9.1.1 What's Wrong with the Naive Parser?

The parser we developed in Chapter 5 was dumb because it had no memory: it did not recall which constituents it had already built and often did reparse a constituent it had parsed at some previous processing step. When a big grammar is used, this re-parsing of constituents can become very costly.

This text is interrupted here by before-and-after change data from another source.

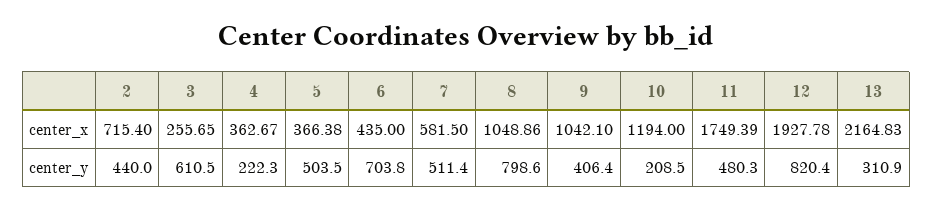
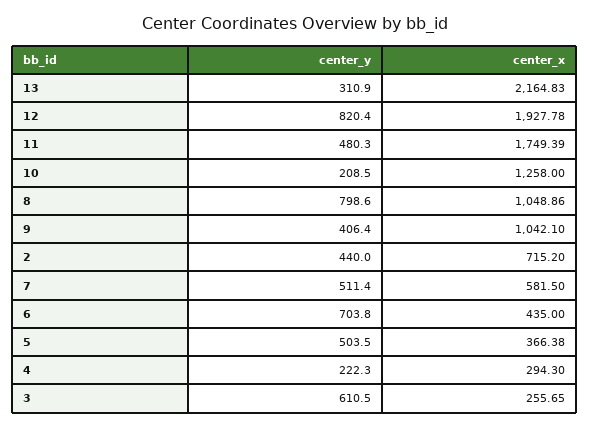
  {
    "2": {
-     "center_x": 715.4,
+     "center_x": 715.2,
      "center_y": 440
    },
    "3": {
      "center_x": 255.65,
      "center_y": 610.5
    },
    "4": {
-     "center_x": 362.67,
+     "center_x": 294.3,
      "center_y": 222.3
    },
    "5": {
      "center_x": 366.38,
      "center_y": 503.5
    },
    "6": {
      "center_x": 435,
      "center_y": 703.8
    },
    "7": {
      "center_x": 581.5,
      "center_y": 511.4
    },
    "8": {
      "center_x": 1048.86,
      "center_y": 798.6
    },
    "9": {
      "center_x": 1042.1,
      "center_y": 406.4
    },
    "10": {
-     "center_x": 1194,
+     "center_x": 1258,
      "center_y": 208.5
    },
    "11": {
      "center_x": 1749.39,
      "center_y": 480.3
    },
    "12": {
      "center_x": 1927.78,
      "center_y": 820.4
    },
    "13": {
      "center_x": 2164.83,
      "center_y": 310.9
    }
  }

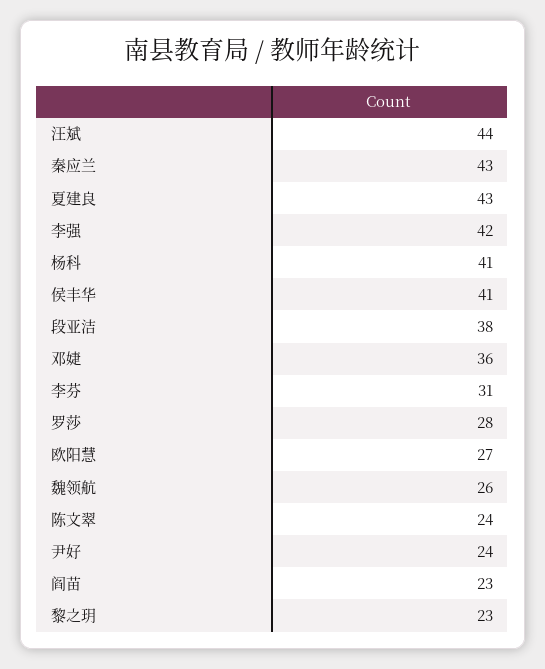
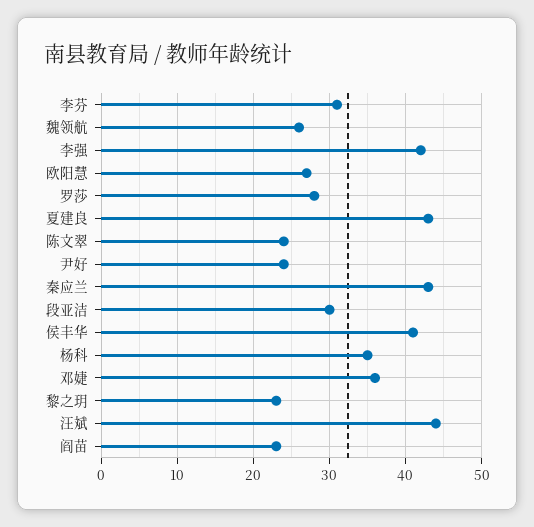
  {
    "汪斌": 44,
    "秦应兰": 43,
    "夏建良": 43,
    "李强": 42,
-   "杨科": 41,
+   "杨科": 35,
    "侯丰华": 41,
-   "段亚洁": 38,
+   "段亚洁": 30,
    "邓婕": 36,
    "李芬": 31,
    "罗莎": 28,
    "欧阳慧": 27,
    "魏领航": 26,
    "陈文翠": 24,
    "尹好": 24,
    "阎苗": 23,
    "黎之玥": 23
  }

This problem is neither specific to our recogniser, nor to the specific (bottom-up) parsing strategy it uses. It also affects top-down parsers. As a simple example suppose the string to be analysed is the verb phrase "saw the man talk with the actress" and the grammar contains the following rules:

VP --> V NP VP --> V NP PP VP --> V NP VP

And suppose that we use a top-down parser. Then assuming the rules are treated sequentially and in the order given above, a chartless parser applies the first rule thereby parsing the verb "saw" and the NP "the man"; as the first rule fails, the second rule is tried out: again the verb "saw" and the NP "the man" are parsed. Finally the third rule is tried out and the parser succeeds. In total, both the verb "saw" and the NP "the man" are parsed three times which obviously is a waste of precious time.

To remedy this shortcoming, chart parsers use a table or "chart" in which parsed constituents are stored. The parsing strategy then ensures that no constituent is added to the chart which is already in it.